Assim, a denominada “brisa do parque” está representada pela subsidência de uma massa de ar (fluxo descendente) sobre a área verde, em que os maciços vegetados absorvem energia (calor) para seus processos naturais de fotossíntese e evapotranspiração (GUNAWARDENA, WELLS e KERSHAW, 2017). Subsequentemente à esta subsidência sobre as áreas verdes, ocorre a divergência desta brisa do parque para o núcleo urbano (por sua vez mais quente) e, a partir disso, a circulação dessa massa de ar aquecida ascende no núcleo urbano e converge sobre o cinturão verde e realimenta uma difusão externa da massa de ar frio (Ibidem).

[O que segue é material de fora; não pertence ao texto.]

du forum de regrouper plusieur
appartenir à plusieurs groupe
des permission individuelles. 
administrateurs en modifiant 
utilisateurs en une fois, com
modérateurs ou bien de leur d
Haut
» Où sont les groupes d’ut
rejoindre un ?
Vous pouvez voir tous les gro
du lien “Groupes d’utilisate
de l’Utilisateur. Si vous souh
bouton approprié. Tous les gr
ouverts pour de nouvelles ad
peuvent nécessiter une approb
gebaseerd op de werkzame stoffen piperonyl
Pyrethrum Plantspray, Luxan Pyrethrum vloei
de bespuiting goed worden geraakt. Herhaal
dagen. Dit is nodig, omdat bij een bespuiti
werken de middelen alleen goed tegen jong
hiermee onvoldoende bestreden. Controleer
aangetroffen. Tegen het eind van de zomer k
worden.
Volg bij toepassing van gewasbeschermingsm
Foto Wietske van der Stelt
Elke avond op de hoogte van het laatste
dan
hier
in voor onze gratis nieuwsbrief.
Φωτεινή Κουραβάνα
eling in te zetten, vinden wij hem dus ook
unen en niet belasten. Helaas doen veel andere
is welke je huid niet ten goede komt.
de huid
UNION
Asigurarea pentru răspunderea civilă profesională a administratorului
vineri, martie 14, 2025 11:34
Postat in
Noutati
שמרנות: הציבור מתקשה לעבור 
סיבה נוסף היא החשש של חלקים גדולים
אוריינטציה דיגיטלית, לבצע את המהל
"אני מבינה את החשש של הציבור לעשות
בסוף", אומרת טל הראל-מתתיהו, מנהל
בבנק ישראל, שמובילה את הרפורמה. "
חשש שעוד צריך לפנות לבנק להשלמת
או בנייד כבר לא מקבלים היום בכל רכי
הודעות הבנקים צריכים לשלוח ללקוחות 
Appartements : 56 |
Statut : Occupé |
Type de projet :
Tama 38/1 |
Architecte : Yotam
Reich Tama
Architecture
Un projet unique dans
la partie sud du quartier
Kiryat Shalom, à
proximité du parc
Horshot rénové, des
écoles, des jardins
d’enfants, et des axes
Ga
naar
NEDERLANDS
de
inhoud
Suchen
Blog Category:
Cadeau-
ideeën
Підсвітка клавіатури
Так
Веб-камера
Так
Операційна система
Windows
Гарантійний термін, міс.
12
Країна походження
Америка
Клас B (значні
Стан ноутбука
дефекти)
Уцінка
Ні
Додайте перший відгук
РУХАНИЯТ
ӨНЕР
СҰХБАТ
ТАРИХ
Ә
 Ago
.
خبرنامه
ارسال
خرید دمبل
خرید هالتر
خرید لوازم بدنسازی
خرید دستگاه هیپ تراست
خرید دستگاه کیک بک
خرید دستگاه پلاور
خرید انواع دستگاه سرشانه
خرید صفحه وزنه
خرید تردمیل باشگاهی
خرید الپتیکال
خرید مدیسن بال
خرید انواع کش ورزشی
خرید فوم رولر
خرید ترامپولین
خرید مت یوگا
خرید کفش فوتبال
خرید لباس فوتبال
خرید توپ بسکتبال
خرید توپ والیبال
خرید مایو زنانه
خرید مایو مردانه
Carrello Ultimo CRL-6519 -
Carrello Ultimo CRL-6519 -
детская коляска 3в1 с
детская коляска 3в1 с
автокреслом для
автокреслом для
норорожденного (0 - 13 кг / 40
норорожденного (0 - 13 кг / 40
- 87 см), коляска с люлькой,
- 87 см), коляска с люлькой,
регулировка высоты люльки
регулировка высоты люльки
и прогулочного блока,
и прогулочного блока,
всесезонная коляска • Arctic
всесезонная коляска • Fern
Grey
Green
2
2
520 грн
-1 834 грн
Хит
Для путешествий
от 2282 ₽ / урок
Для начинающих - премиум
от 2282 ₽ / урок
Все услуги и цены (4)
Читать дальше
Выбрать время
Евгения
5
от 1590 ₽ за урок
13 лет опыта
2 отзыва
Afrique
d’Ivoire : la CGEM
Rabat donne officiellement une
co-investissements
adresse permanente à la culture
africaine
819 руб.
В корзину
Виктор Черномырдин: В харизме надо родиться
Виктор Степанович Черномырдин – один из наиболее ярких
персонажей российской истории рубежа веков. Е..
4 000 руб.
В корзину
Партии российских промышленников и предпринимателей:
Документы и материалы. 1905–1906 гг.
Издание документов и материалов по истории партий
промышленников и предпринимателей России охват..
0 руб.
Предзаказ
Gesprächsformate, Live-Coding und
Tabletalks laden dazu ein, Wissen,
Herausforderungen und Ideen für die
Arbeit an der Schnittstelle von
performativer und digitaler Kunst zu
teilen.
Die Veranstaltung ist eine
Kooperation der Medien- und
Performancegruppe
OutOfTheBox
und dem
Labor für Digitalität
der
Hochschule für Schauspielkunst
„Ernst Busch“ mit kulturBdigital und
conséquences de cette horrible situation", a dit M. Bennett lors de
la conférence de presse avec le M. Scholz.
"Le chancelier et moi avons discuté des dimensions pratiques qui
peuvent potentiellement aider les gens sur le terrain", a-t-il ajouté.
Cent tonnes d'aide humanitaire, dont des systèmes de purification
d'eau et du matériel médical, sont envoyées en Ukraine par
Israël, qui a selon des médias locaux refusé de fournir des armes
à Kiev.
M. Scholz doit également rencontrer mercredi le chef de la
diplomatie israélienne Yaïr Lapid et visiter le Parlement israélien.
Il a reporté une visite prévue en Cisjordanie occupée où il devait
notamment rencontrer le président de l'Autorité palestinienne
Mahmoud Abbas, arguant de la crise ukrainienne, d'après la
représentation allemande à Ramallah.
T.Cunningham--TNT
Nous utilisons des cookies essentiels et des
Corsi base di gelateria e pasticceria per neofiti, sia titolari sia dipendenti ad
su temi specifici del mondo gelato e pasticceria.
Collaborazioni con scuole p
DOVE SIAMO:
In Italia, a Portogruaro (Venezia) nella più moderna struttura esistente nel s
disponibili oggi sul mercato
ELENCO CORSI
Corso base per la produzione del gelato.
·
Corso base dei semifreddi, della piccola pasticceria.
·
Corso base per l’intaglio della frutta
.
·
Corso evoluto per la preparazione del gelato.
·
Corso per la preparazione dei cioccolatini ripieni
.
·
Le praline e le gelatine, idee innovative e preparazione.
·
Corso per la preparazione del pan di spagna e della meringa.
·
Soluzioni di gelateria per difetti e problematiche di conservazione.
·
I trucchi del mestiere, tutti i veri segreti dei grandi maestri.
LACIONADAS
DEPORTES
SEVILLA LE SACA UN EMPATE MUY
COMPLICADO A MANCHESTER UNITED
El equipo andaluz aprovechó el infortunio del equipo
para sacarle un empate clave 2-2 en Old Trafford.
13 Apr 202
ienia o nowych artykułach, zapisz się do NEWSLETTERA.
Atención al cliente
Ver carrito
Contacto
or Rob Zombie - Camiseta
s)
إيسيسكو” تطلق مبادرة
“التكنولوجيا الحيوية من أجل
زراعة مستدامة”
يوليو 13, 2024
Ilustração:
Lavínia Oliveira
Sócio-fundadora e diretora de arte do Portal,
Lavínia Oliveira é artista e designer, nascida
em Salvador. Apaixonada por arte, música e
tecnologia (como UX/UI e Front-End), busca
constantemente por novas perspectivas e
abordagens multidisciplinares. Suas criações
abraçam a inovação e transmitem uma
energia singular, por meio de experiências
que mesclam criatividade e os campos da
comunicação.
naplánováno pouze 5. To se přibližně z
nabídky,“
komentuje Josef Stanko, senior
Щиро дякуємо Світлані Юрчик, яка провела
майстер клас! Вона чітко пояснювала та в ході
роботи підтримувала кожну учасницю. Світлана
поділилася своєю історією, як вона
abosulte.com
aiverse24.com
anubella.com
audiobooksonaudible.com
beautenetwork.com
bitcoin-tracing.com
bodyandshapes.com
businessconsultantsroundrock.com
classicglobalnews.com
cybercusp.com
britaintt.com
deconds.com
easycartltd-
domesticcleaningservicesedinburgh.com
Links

Esta dissipação de energia, por meio de um fluxo contínuo de ar urbano aquecido que realimenta uma corrente de baixa pressão que passa pelo cinturão verde, na visão de Oke (1989), Gunawardena, Wells e Kershaw (2017), explica este diferencial térmico aparente na relação áreas verdes-espaços urbanos. Na Figura 1 estão ilustrados os fluxos de transferência de calor convectiva.

Figura 1 – Transferência de calor convectiva no contexto ambiental urbano (OKE, 1989; GUNAWARDENA, WELLS e KERSHAW, 2017)

Fonte: Elaboração do autor

As características de densidade das copas que formam o dossel florestal são similarmente relevantes, de modo que as gramíneas oferecem uma barreira de ar estagnado junto ao solo, e as florestas densas impedem o fluxo dos ventos, retendo o ar mais quente embaixo das copas (GUNAWARDENA, WELLS e KERSHAW, 2017).

Além disso, as copas da vegetação interceptam parte das águas pluviais, e suas raízes se espalham e formam barreiras e depressões na superfície que também retêm estas águas (GUNAWARDENA, WELLS e KERSHAW, 2017). Isso favorece a redução do escoamento superficial e permite a intensificação da infiltração, elevando a umidade do solo e auxiliando nos processos de evapotranspiração (Ibidem).

Algo importante pois à medida em que a evapotranspiração é reduzida, ocorre uma alteração no equilíbrio da distribuição da energia urbana. Assim, uma determinada fração da energia (calor), que seria convertida pela evapotranspiração, passa a contribuir com a formação de ICU (GUNAWARDENA, WELLS e KERSHAW, 2017).

Adicionalmente, a impermeabilização sistemática do solo e a redução das áreas verdes, que restringem a infiltração, interferem tanto nos processos de arrefecimento evaporativo (quando os corpos d’água liberam gotículas em função da incidência de correntes de vento), quanto através da transferência de calor convectiva – em que a energia (calor) fornecida pelo ar é absorvida para a realização dos processos naturais de evaporação e evapotranspiração (MASIERO e SOUZA, 2013).

Em contrapartida, a combinação do potencial eólico e da umidade (fornecida pela vegetação ou pelos corpos d’água), pode contribuir para melhoria das condições climáticas de uma cidade, favorecendo o bem-estar e a qualidade de vida dos cidadãos – visto que o aumento das taxas de umidade e a incidência de correntes de maior pressão proporcionam uma maior renovação do ar urbano, e uma redução nas amplitudes térmicas urbanas (MASIERO e SOUZA, 2013).